# Tired of rainy couch time



## CaptHarry (Oct 13, 2007)

I'm tired of all this F'n rain 
Sometimes you just gotta go, rain or not 
Aside from the rain, it was slow, but I've had worse days. The best part though, at least it was cool and not blazing hot, no jet skis, no one else around, all to myself.
Had schools of lady fish and spanish blitzing and going nuts. One slot red, a samich sized grouper, life could be worse.

Let's kick it off with some rain









My shoes bring the sunshine on a cloudy day 









How about some more rain


















......and, how about soem running in the rain :thumbsup:


----------



## MoganMan (Feb 24, 2013)

Looks like a good day to me! Certainly beats my day.


----------



## NoMoSurf (Oct 2, 2007)

Yep, sick of the couch here too.... But I'm too far from the coast to just say "screw it" and go anyway...

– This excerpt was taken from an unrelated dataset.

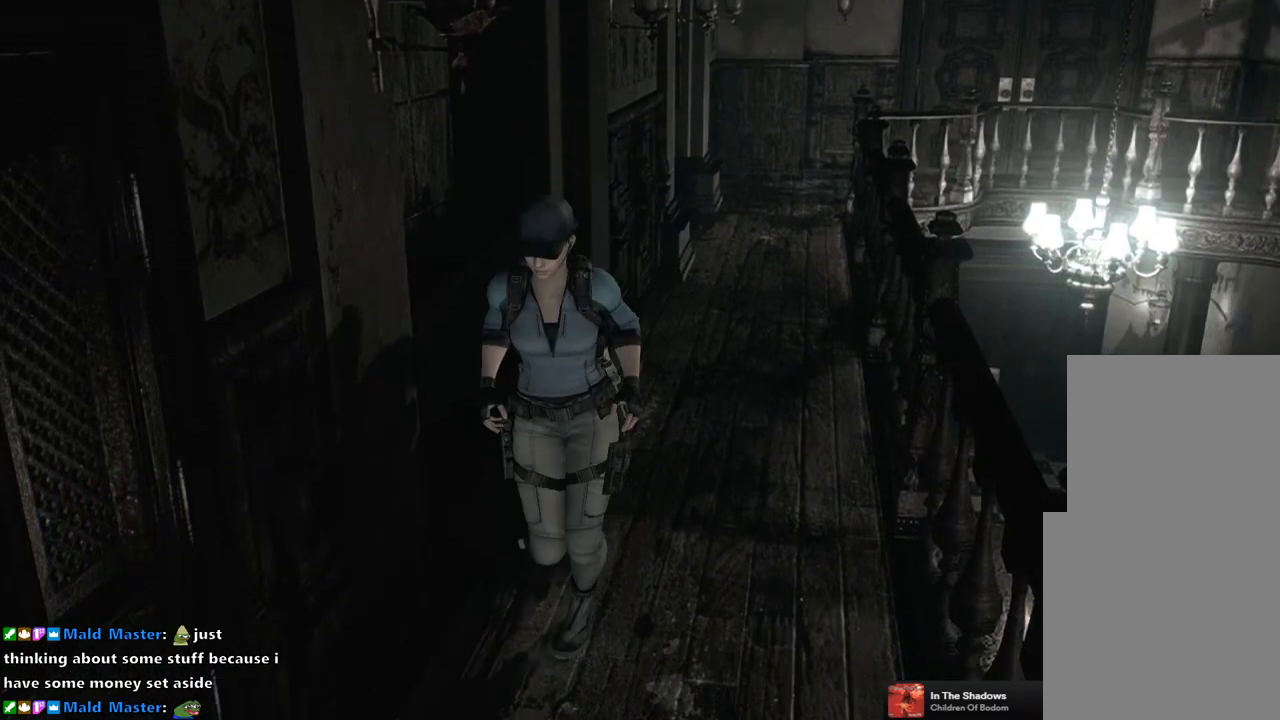
{"buttons": ["SQUARE", "DPAD_UP"], "left_stick": "center", "right_stick": "center", "events": []}
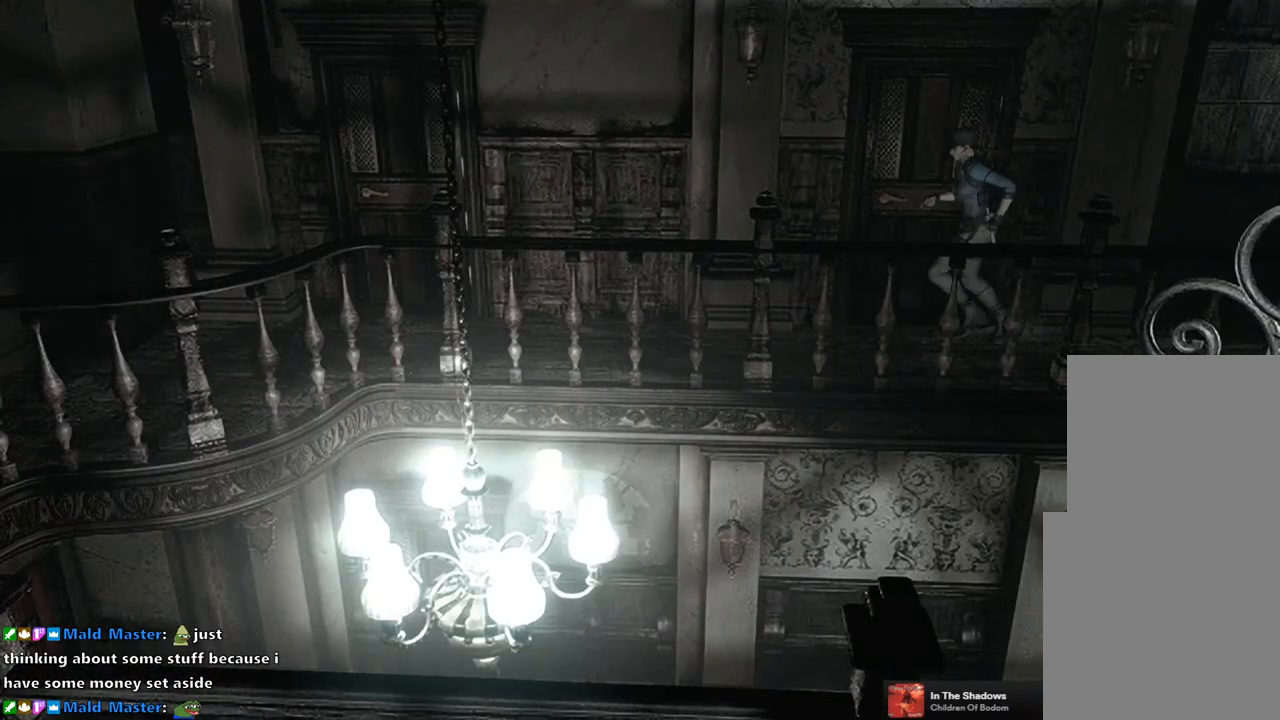
{"buttons": ["SQUARE", "DPAD_UP"], "left_stick": "center", "right_stick": "center", "events": []}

I was playing with my 6/0 in the living room this afternoon. My wife looked at me like I was stupid while I was making "drag" sounds... haha


----------



## deltacreekflies (Oct 25, 2012)

NICE grouper ....... damn the torpedoes and full speed ahead... because rain at 45mph hurts like ......yep


----------



## flyfisher (May 31, 2008)

*Things can change in a hurry, huh?*

I was looking back at some old posts. Like you, when I read this I thought it would never stop raining and the water would never clear up.

I had to run to the beach today for work (no fishing) but it looked beautiful along the beach.


----------